The estimation of internal conflict results in a unique \(\underline{K}_{in}^{DP} = \overline{K}_{in}^{DP} = 2\sqrt{{m_1}} \left( {1 - \sqrt{{m_1}} } \right) \), \(0< {m_1} < 1\), on the curve \(\sqrt{{m_1}} + \sqrt{{m_2}} = 1\), which noted by dashed line in Fig. 3. In particular, this unique value is maximal and it is equal to 0.5 for belief function \(g = {\textstyle {1 \over 2}}{\eta _X} + {\textstyle {1 \over 4}}{\eta _{\{ {x_1}\} }} + {\textstyle {1 \over 4}}{\eta _{\{ {x_2}\} }}\).

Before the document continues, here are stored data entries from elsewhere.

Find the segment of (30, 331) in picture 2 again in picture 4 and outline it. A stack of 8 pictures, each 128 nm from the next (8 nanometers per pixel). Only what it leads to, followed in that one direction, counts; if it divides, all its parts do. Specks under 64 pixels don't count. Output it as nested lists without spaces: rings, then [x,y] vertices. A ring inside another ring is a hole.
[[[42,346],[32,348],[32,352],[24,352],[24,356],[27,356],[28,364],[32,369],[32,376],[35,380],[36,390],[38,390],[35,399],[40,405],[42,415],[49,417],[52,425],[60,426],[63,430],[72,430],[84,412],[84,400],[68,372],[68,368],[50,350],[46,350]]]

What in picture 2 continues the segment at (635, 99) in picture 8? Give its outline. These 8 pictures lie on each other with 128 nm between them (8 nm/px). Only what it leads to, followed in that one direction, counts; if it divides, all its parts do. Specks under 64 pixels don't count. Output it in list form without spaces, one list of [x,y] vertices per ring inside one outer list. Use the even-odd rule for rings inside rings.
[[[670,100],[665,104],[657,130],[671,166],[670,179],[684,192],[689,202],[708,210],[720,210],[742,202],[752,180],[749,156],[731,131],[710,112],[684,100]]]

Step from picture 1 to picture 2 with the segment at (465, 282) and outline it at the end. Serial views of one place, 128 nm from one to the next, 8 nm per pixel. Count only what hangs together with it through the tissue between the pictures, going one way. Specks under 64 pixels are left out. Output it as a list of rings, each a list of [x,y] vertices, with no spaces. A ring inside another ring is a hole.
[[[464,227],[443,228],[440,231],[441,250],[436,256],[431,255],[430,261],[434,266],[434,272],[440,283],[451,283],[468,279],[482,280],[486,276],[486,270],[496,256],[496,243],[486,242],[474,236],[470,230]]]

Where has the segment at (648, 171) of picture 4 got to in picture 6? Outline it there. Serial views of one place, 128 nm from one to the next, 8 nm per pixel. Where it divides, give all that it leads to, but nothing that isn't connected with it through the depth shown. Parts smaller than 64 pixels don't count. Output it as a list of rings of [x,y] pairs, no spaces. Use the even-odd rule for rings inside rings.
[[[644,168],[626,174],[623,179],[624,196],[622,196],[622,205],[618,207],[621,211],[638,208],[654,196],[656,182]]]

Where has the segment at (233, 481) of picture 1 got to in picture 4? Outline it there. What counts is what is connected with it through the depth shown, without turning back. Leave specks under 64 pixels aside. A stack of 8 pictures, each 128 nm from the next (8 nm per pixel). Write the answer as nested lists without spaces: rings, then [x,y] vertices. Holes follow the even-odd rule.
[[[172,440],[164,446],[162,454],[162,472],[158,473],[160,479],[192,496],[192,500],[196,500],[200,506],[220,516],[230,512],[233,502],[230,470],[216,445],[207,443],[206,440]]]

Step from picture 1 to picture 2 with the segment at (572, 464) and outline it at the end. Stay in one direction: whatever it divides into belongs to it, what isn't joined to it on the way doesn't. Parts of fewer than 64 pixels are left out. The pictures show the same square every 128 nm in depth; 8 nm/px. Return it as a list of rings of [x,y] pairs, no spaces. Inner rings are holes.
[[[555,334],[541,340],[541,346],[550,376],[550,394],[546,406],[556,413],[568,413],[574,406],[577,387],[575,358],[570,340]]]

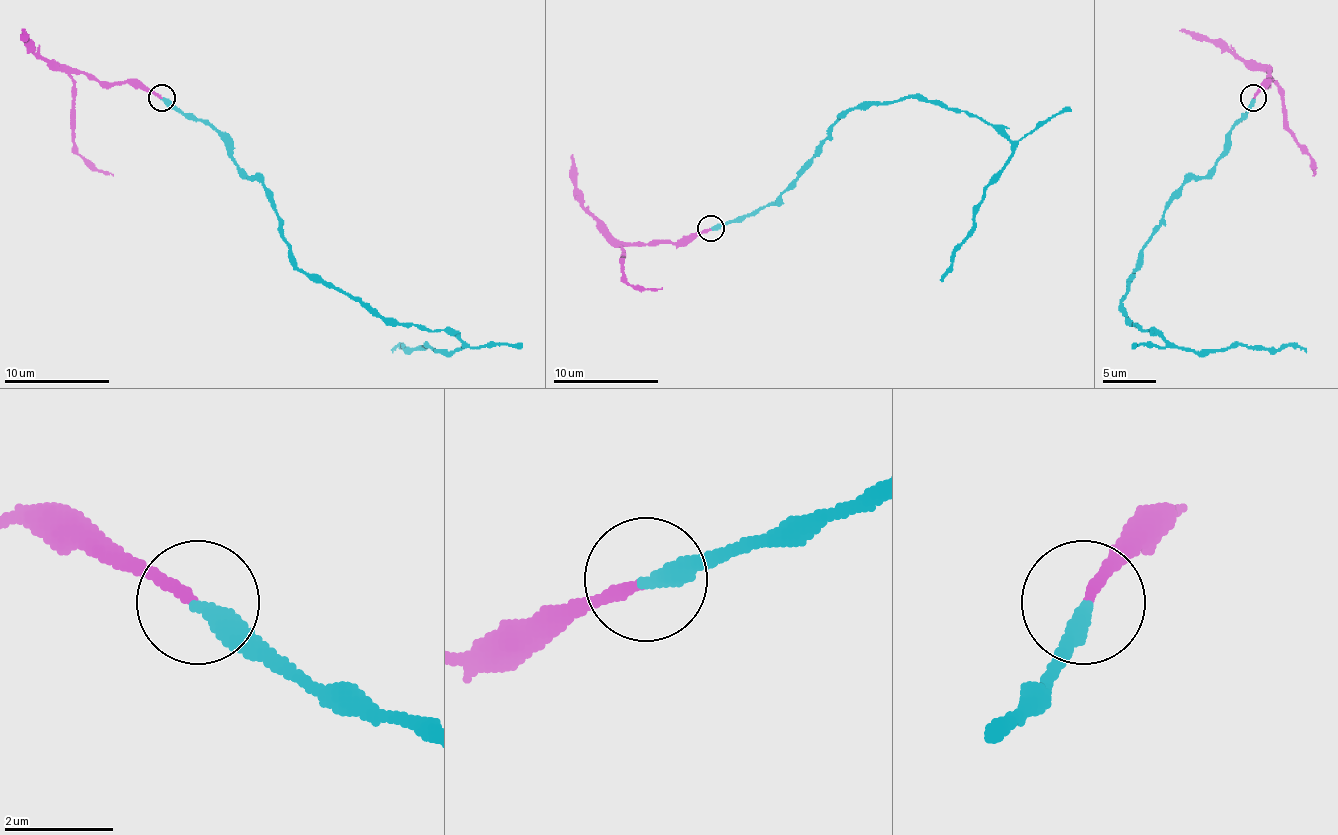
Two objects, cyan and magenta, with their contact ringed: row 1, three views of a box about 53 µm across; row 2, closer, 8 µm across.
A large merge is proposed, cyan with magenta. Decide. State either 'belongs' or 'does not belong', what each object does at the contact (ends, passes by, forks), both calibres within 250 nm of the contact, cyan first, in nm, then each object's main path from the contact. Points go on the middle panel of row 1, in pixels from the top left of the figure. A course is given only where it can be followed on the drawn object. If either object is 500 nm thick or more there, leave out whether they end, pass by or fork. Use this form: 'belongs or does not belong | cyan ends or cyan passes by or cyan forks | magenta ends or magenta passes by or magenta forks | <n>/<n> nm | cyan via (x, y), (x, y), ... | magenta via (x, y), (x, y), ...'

We can make the following conclusions comparing decompositions with the help of Dempster’s rule and Dubois and Prade’s disjunctive consensus rule. The obtained estimations of an internal conflict are different but do not contradict each other. In addition, it is easy to show also, that \(\overline{K}_{in}^D({m_1},{m_2}) < \underline{K}_{in}^{DP} ({m_1}, {m_2})\) for all \(({m_1},{m_2}) \in {\varOmega _1}\). This means that the estimation of an internal conflict obtained with the help of optimistic Dempster’s rule is always less than the estimation of an internal conflict obtained with the help of pessimistic Dubois and Prade’s disjunctive consensus rule.

5 Conclusions

The approach to the estimation of internal conflict of evidence based on the decomposition of the body of evidence on the set of bodies of evidence with the help of some combining rule and later computing of external conflict measure of decomposed set of evidence is considered in this article. This approach is discussed in more detail for decomposition with the help of Dempster’s rule and Dubois and Prade’s disjunctive consensus rule. The decomposition method discussed in detail for the case of a set of evidence with two alternatives. In particular, it is shown that:

  • interval estimations of internal conflict obtained with the help of decomposition by Dempster’s rule and Dubois and Prade’s disjunctive consensus rule do not intersect;

  • in the case of decomposition by Dempster’s rule, the greatest uncertainty (\(0 \le K_{in}^D \le 1\)) is achieved for the belief function close to a probability measure but not close to a Dirac measure; the value \(K_{in}^D \approx 0\) is achieved for belief function close to a Dirac measure either it is close to the vacuous belief function;

  • in the case of decomposition by Dubois and Prade’s disjunctive consensus rule, the greatest uncertainty (\(0 \le K_{in}^{DP} \le 1\)) is achieved for a vacuous belief function \(F = {\eta _X}\); the value \(K_{in}^{DP} \approx 0\) is achieved for a Dirac measure.